**Activity**
Every record here needs to be duplicated exactly.

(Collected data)
=== Begin Enclosure ===

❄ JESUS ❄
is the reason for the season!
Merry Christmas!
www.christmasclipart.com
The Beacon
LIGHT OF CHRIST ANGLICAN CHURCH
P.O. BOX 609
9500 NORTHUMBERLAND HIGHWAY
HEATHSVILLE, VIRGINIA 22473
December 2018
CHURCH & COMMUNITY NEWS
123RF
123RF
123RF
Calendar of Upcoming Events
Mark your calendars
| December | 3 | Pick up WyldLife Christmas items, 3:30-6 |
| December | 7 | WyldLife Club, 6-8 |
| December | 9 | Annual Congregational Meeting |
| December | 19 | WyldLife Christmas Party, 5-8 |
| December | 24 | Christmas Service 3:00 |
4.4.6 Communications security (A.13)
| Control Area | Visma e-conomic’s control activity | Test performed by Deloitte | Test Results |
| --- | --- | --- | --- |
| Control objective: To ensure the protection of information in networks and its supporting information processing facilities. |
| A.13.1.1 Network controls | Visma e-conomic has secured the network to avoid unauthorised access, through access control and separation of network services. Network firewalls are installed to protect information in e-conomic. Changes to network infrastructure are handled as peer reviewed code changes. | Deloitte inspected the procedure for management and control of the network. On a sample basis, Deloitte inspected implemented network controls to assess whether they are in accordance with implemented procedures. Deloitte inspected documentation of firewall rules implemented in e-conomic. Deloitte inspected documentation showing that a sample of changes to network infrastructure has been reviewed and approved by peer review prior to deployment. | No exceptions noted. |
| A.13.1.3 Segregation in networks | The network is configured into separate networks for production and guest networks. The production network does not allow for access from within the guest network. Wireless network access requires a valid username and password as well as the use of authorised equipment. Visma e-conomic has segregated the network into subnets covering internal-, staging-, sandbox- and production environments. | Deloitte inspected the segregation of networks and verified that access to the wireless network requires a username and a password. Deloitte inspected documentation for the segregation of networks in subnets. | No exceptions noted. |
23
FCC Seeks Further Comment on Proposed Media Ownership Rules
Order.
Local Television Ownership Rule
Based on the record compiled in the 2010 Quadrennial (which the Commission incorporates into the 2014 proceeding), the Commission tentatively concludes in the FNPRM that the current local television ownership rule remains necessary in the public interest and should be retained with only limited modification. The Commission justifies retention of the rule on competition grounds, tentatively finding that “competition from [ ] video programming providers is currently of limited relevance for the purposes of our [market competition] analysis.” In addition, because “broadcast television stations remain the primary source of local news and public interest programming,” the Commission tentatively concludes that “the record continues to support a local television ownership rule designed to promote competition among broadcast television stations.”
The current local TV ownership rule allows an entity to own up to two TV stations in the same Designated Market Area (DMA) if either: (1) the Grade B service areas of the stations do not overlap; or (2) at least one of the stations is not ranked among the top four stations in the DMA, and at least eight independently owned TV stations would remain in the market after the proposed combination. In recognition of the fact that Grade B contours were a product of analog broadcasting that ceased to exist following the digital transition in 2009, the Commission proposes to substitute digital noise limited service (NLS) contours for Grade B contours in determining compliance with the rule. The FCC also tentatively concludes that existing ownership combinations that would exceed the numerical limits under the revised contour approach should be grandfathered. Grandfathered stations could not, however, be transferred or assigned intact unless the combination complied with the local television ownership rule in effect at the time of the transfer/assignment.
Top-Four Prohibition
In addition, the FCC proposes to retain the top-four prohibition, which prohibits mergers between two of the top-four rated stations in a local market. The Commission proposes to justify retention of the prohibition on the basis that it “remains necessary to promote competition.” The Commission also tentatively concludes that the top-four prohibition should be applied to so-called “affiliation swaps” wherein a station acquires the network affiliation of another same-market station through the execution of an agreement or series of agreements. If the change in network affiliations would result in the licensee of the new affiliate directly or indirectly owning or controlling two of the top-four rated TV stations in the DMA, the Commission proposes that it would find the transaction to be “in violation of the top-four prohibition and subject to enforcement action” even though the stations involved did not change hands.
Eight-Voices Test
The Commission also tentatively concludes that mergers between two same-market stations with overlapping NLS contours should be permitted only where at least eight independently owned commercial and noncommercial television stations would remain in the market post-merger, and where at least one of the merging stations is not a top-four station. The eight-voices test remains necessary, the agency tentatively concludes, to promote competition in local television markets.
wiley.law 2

=== End Enclosure ===

**Response to the exercise**
❄ JESUS ❄
is the reason for the season!
Merry Christmas!
www.christmasclipart.com
The Beacon
LIGHT OF CHRIST ANGLICAN CHURCH
P.O. BOX 609
9500 NORTHUMBERLAND HIGHWAY
HEATHSVILLE, VIRGINIA 22473
December 2018
CHURCH & COMMUNITY NEWS
123RF
123RF
123RF
Calendar of Upcoming Events
Mark your calendars
| December | 3 | Pick up WyldLife Christmas items, 3:30-6 |
| December | 7 | WyldLife Club, 6-8 |
| December | 9 | Annual Congregational Meeting |
| December | 19 | WyldLife Christmas Party, 5-8 |
| December | 24 | Christmas Service 3:00 |
4.4.6 Communications security (A.13)
| Control Area | Visma e-conomic’s control activity | Test performed by Deloitte | Test Results |
| --- | --- | --- | --- |
| Control objective: To ensure the protection of information in networks and its supporting information processing facilities. |
| A.13.1.1 Network controls | Visma e-conomic has secured the network to avoid unauthorised access, through access control and separation of network services. Network firewalls are installed to protect information in e-conomic. Changes to network infrastructure are handled as peer reviewed code changes. | Deloitte inspected the procedure for management and control of the network. On a sample basis, Deloitte inspected implemented network controls to assess whether they are in accordance with implemented procedures. Deloitte inspected documentation of firewall rules implemented in e-conomic. Deloitte inspected documentation showing that a sample of changes to network infrastructure has been reviewed and approved by peer review prior to deployment. | No exceptions noted. |
| A.13.1.3 Segregation in networks | The network is configured into separate networks for production and guest networks. The production network does not allow for access from within the guest network. Wireless network access requires a valid username and password as well as the use of authorised equipment. Visma e-conomic has segregated the network into subnets covering internal-, staging-, sandbox- and production environments. | Deloitte inspected the segregation of networks and verified that access to the wireless network requires a username and a password. Deloitte inspected documentation for the segregation of networks in subnets. | No exceptions noted. |
23
FCC Seeks Further Comment on Proposed Media Ownership Rules
Order.
Local Television Ownership Rule
Based on the record compiled in the 2010 Quadrennial (which the Commission incorporates into the 2014 proceeding), the Commission tentatively concludes in the FNPRM that the current local television ownership rule remains necessary in the public interest and should be retained with only limited modification. The Commission justifies retention of the rule on competition grounds, tentatively finding that “competition from [ ] video programming providers is currently of limited relevance for the purposes of our [market competition] analysis.” In addition, because “broadcast television stations remain the primary source of local news and public interest programming,” the Commission tentatively concludes that “the record continues to support a local television ownership rule designed to promote competition among broadcast television stations.”
The current local TV ownership rule allows an entity to own up to two TV stations in the same Designated Market Area (DMA) if either: (1) the Grade B service areas of the stations do not overlap; or (2) at least one of the stations is not ranked among the top four stations in the DMA, and at least eight independently owned TV stations would remain in the market after the proposed combination. In recognition of the fact that Grade B contours were a product of analog broadcasting that ceased to exist following the digital transition in 2009, the Commission proposes to substitute digital noise limited service (NLS) contours for Grade B contours in determining compliance with the rule. The FCC also tentatively concludes that existing ownership combinations that would exceed the numerical limits under the revised contour approach should be grandfathered. Grandfathered stations could not, however, be transferred or assigned intact unless the combination complied with the local television ownership rule in effect at the time of the transfer/assignment.
Top-Four Prohibition
In addition, the FCC proposes to retain the top-four prohibition, which prohibits mergers between two of the top-four rated stations in a local market. The Commission proposes to justify retention of the prohibition on the basis that it “remains necessary to promote competition.” The Commission also tentatively concludes that the top-four prohibition should be applied to so-called “affiliation swaps” wherein a station acquires the network affiliation of another same-market station through the execution of an agreement or series of agreements. If the change in network affiliations would result in the licensee of the new affiliate directly or indirectly owning or controlling two of the top-four rated TV stations in the DMA, the Commission proposes that it would find the transaction to be “in violation of the top-four prohibition and subject to enforcement action” even though the stations involved did not change hands.
Eight-Voices Test
The Commission also tentatively concludes that mergers between two same-market stations with overlapping NLS contours should be permitted only where at least eight independently owned commercial and noncommercial television stations would remain in the market post-merger, and where at least one of the merging stations is not a top-four station. The eight-voices test remains necessary, the agency tentatively concludes, to promote competition in local television markets.
wiley.law 2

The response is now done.